To be sure, some investors think the gains in banking stocks’ prices are too fast and premature. The relative strength index of Shanghai-listed shares of China Merchants Bank and Industrial Bank has surpassed 70, a level viewed by some traders as an overbought sign. It remains unclear whether bad loans at banks might rebound as a payment holiday for small firms to defer debt payments expires in March.
In a survey by China Merchants Securities Co. this week, 52% of the 48 mutual funds and asset managers said they are upbeat on the A-shares of Chinese banks over the next three months, with 40% staying neutral. Nearly 80% of the respondents bet that Hong Kong-listed Chinese bank shares will play catch-up or even outrun their A-share peers.

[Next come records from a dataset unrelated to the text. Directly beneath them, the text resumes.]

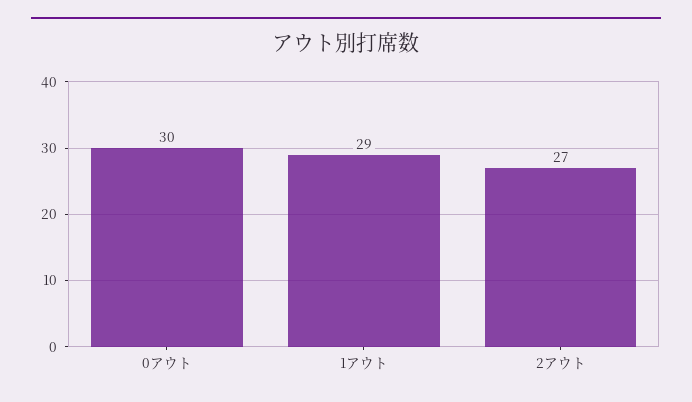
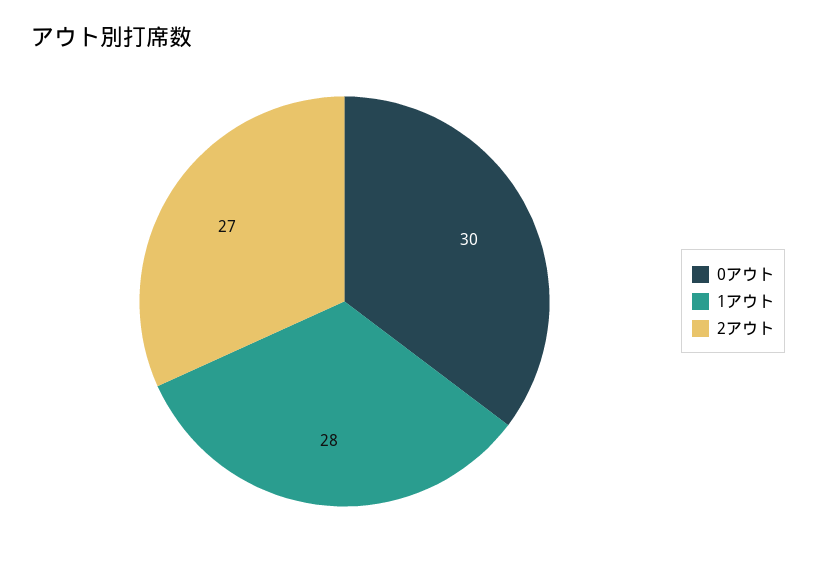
  {
    "0アウト": 30,
-   "1アウト": 29,
+   "1アウト": 28,
    "2アウト": 27
  }

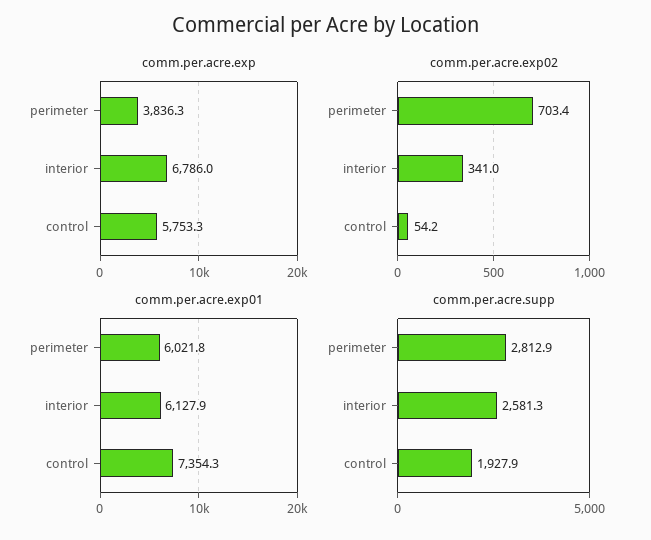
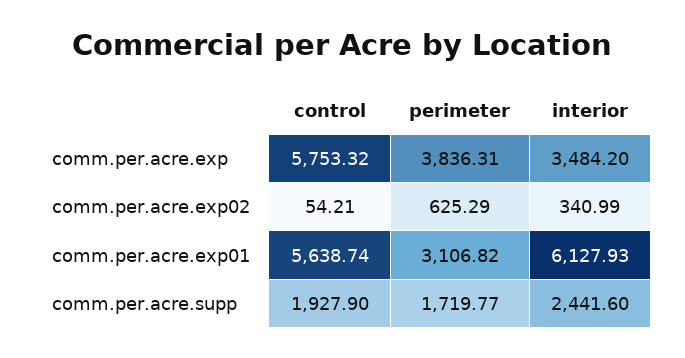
  {
    "comm.per.acre.exp": {
      "perimeter": 3836.31,
-     "interior": 6786,
+     "interior": 3484.2,
      "control": 5753.32
    },
    "comm.per.acre.exp02": {
-     "perimeter": 703.4,
+     "perimeter": 625.29,
      "interior": 340.99,
      "control": 54.21
    },
    "comm.per.acre.exp01": {
-     "perimeter": 6021.8,
+     "perimeter": 3106.82,
      "interior": 6127.93,
-     "control": 7354.3
+     "control": 5638.74
    },
    "comm.per.acre.supp": {
-     "perimeter": 2812.9,
+     "perimeter": 1719.77,
-     "interior": 2581.3,
+     "interior": 2441.6,
      "control": 1927.9
    }
  }

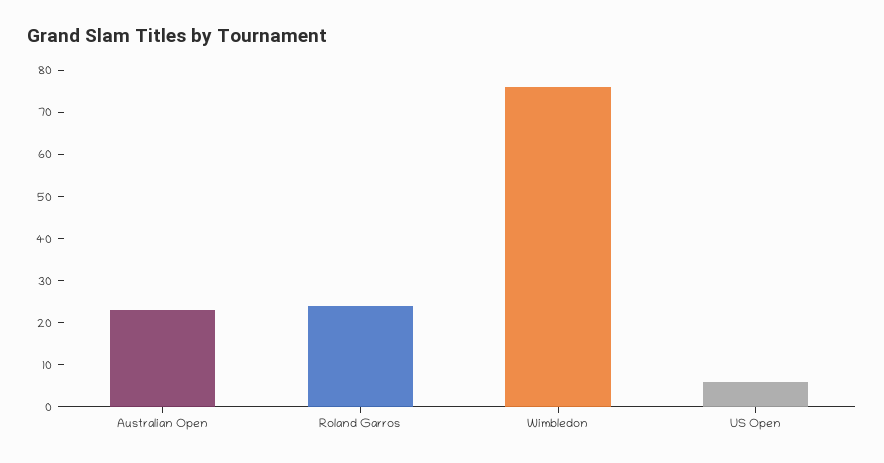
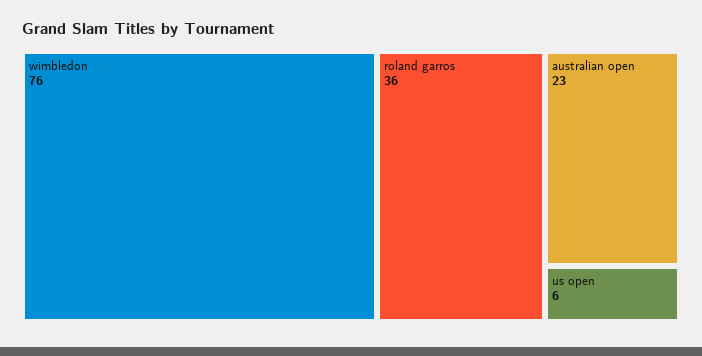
  {
    "Australian Open": 23,
-   "Roland Garros": 25,
+   "Roland Garros": 36,
    "Wimbledon": 76,
    "US Open": 6
  }

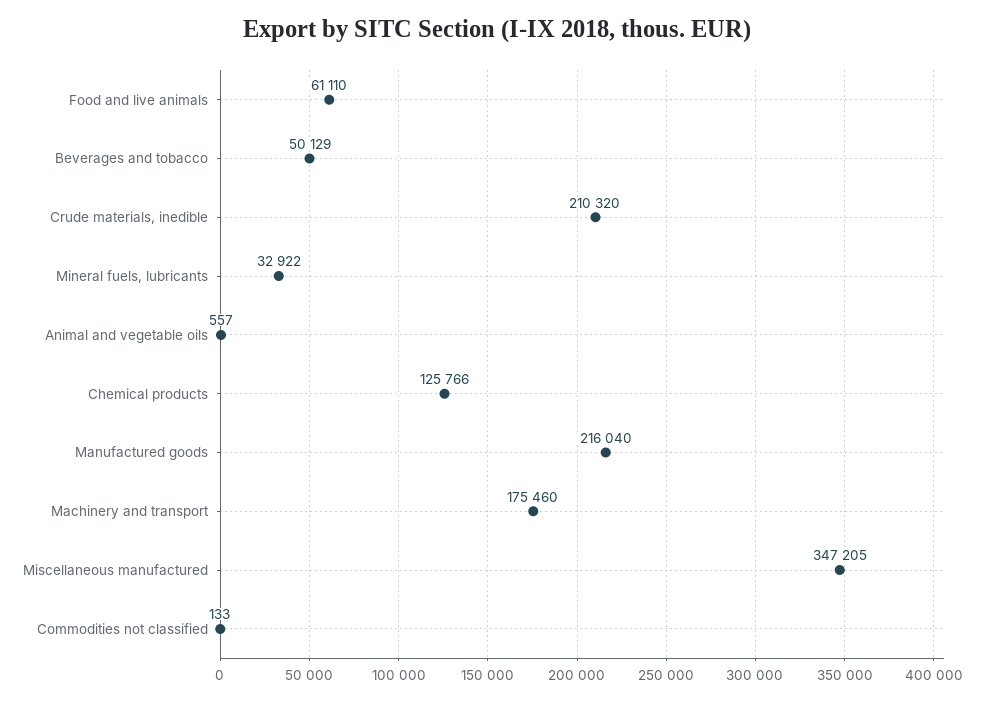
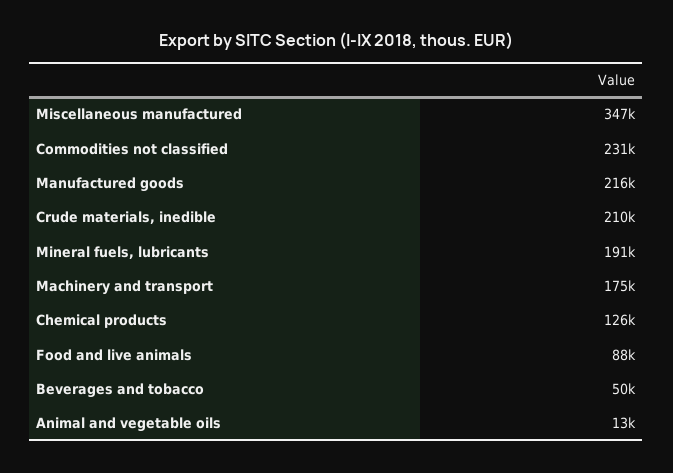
  {
-   "Food and live animals": 61110,
+   "Food and live animals": 88000,
    "Beverages and tobacco": 50129,
    "Crude materials, inedible": 210320,
-   "Mineral fuels, lubricants": 32922,
+   "Mineral fuels, lubricants": 191000,
-   "Animal and vegetable oils": 557,
+   "Animal and vegetable oils": 13000,
    "Chemical products": 125766,
    "Manufactured goods": 216040,
    "Machinery and transport": 175460,
    "Miscellaneous manufactured": 347205,
-   "Commodities not classified": 133
+   "Commodities not classified": 231000
  }

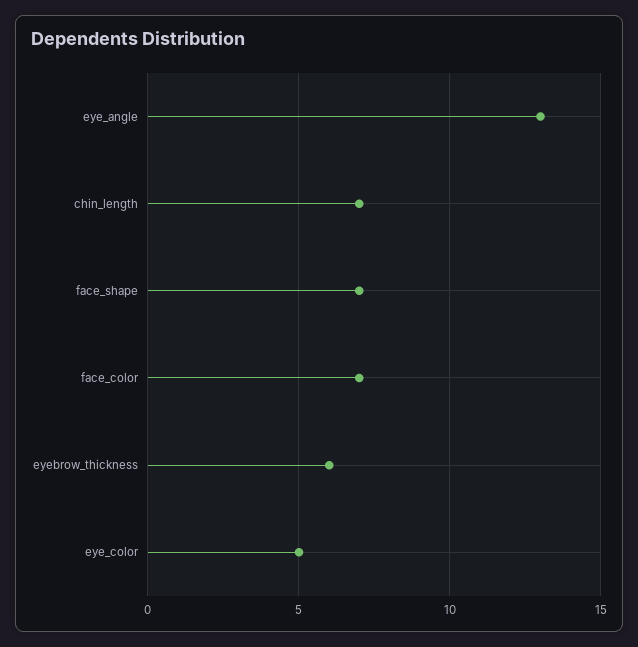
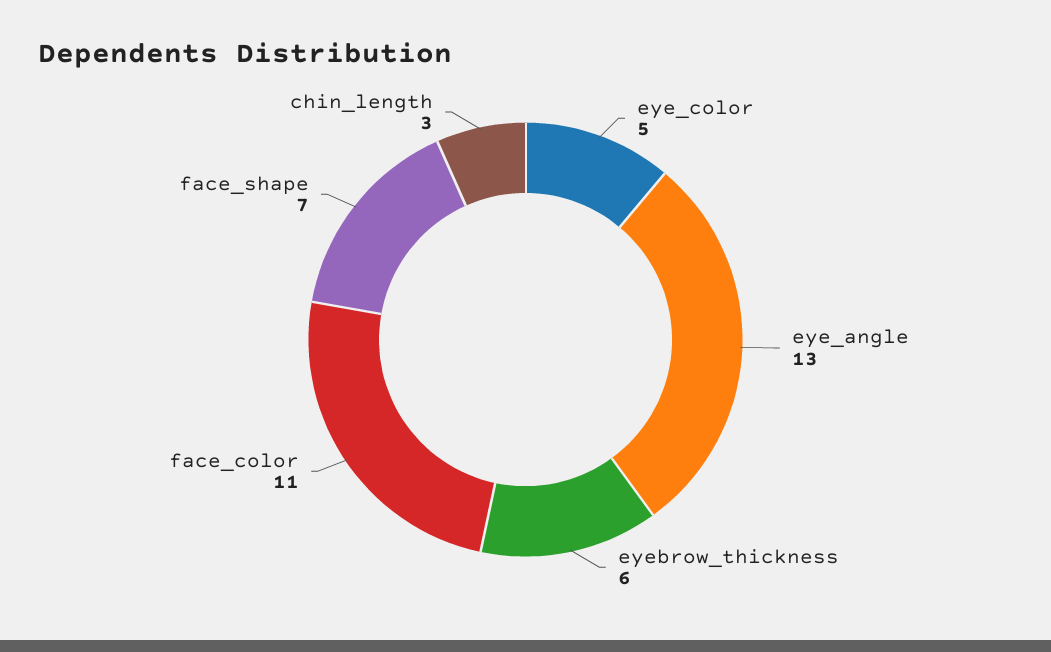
  {
    "eye_angle": 13,
-   "chin_length": 7,
+   "chin_length": 3,
    "face_shape": 7,
-   "face_color": 7,
+   "face_color": 11,
    "eyebrow_thickness": 6,
    "eye_color": 5
  }

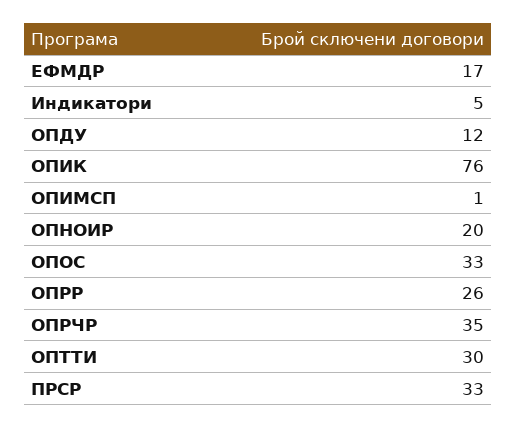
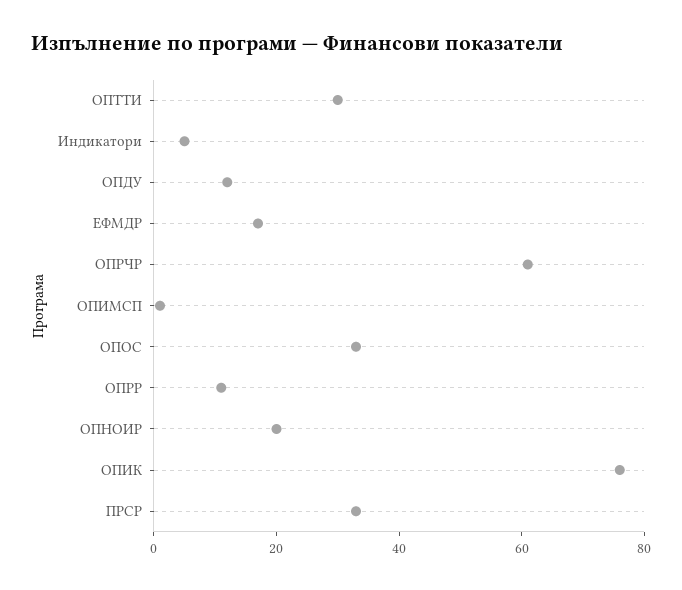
  {
    "ЕФМДР": 17,
    "Индикатори": 5,
    "ОПДУ": 12,
    "ОПИК": 76,
    "ОПИМСП": 1,
    "ОПНОИР": 20,
    "ОПОС": 33,
-   "ОПРР": 26,
+   "ОПРР": 10,
-   "ОПРЧР": 35,
+   "ОПРЧР": 60,
    "ОПТТИ": 30,
    "ПРСР": 33
  }

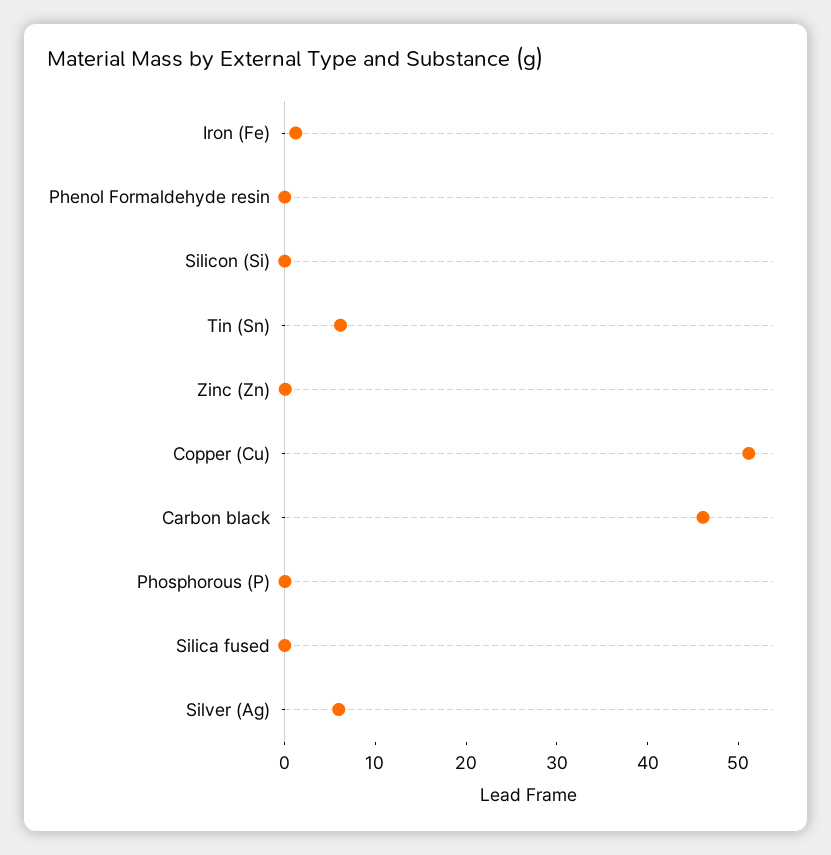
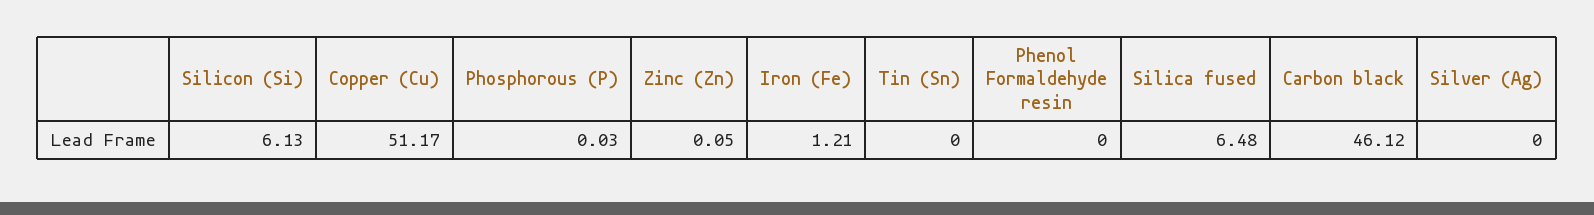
  {
    "Iron (Fe)": 1.21,
    "Phenol Formaldehyde resin": 0,
-   "Silicon (Si)": 0,
+   "Silicon (Si)": 6.13,
-   "Tin (Sn)": 6,
+   "Tin (Sn)": 0,
    "Zinc (Zn)": 0.05,
    "Copper (Cu)": 51.17,
    "Carbon black": 46.12,
    "Phosphorous (P)": 0.03,
-   "Silica fused": 0,
+   "Silica fused": 6.48,
-   "Silver (Ag)": 6
+   "Silver (Ag)": 0
  }

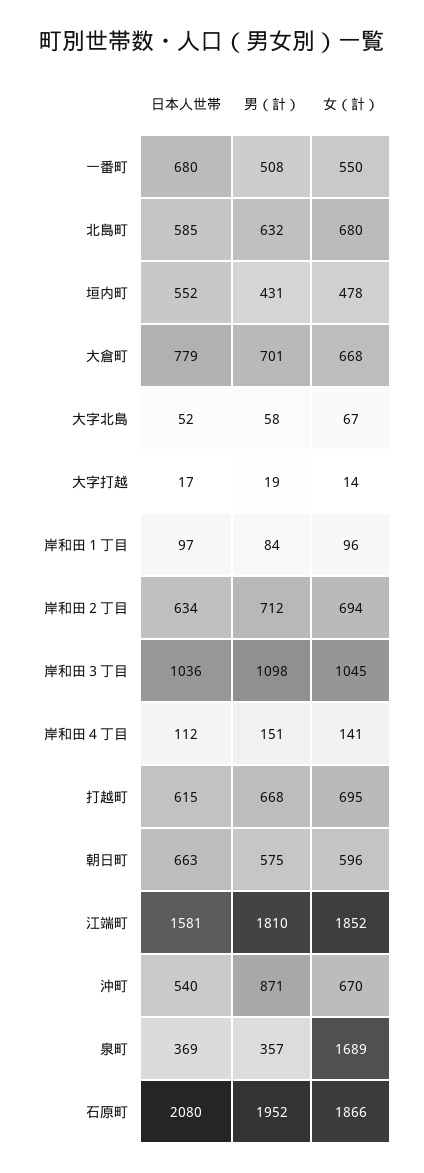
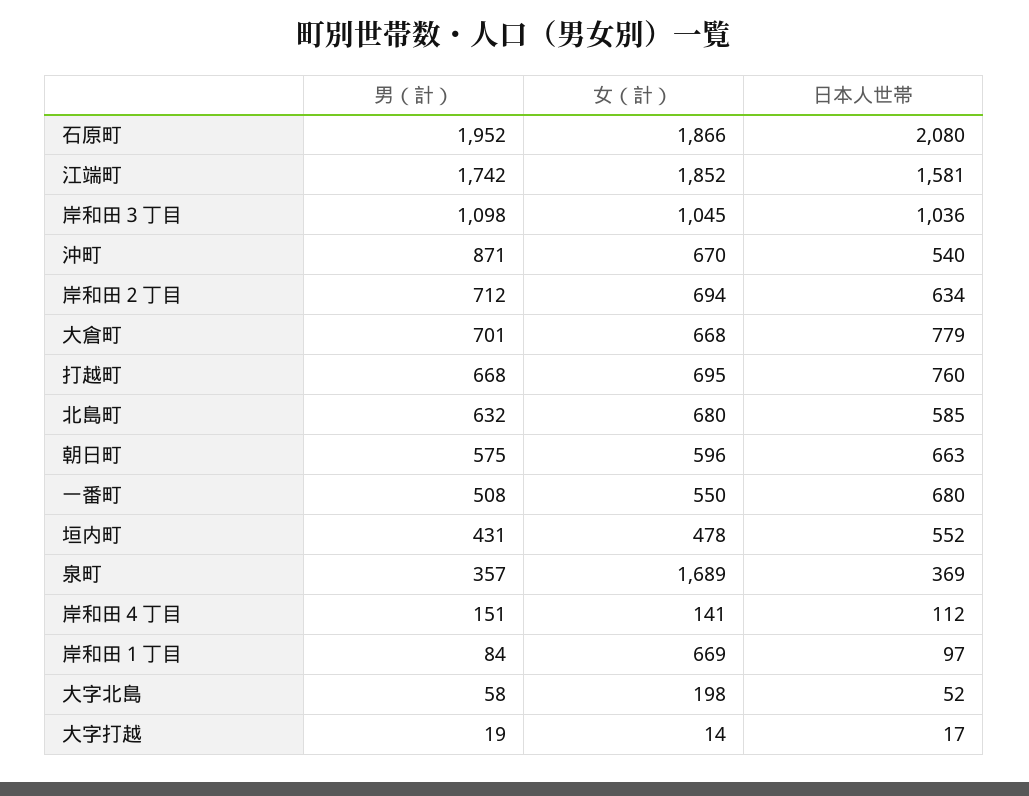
  {
    "日本人世帯": {
      "一番町": 680,
      "北島町": 585,
      "垣内町": 552,
      "大倉町": 779,
      "大字北島": 52,
      "大字打越": 17,
      "岸和田１丁目": 97,
      "岸和田２丁目": 634,
      "岸和田３丁目": 1036,
      "岸和田４丁目": 112,
-     "打越町": 615,
+     "打越町": 760,
      "朝日町": 663,
      "江端町": 1581,
      "沖町": 540,
      "泉町": 369,
      "石原町": 2080
    },
    "男（計）": {
      "一番町": 508,
      "北島町": 632,
      "垣内町": 431,
      "大倉町": 701,
      "大字北島": 58,
      "大字打越": 19,
      "岸和田１丁目": 84,
      "岸和田２丁目": 712,
      "岸和田３丁目": 1098,
      "岸和田４丁目": 151,
      "打越町": 668,
      "朝日町": 575,
-     "江端町": 1810,
+     "江端町": 1742,
      "沖町": 871,
      "泉町": 357,
      "石原町": 1952
    },
    "女（計）": {
      "一番町": 550,
      "北島町": 680,
      "垣内町": 478,
      "大倉町": 668,
-     "大字北島": 67,
+     "大字北島": 198,
      "大字打越": 14,
-     "岸和田１丁目": 96,
+     "岸和田１丁目": 669,
      "岸和田２丁目": 694,
      "岸和田３丁目": 1045,
      "岸和田４丁目": 141,
      "打越町": 695,
      "朝日町": 596,
      "江端町": 1852,
      "沖町": 670,
      "泉町": 1689,
      "石原町": 1866
    }
  }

For Chen Jiahe, Novem Arcae Technologies Co.’s chief investment officer, who has about 30% of his 170 million yuan portfolio in bank shares, the bullish case on the sector is only getting stronger this year.
“The crackdown on Ant just makes me more upbeat on the sector, as the containment of Internet platforms will mean less competition for banks and lead to a more stable banking system,” said Chen. “I wouldn’t consider selling those bank shares unless my holdings at least double in value.”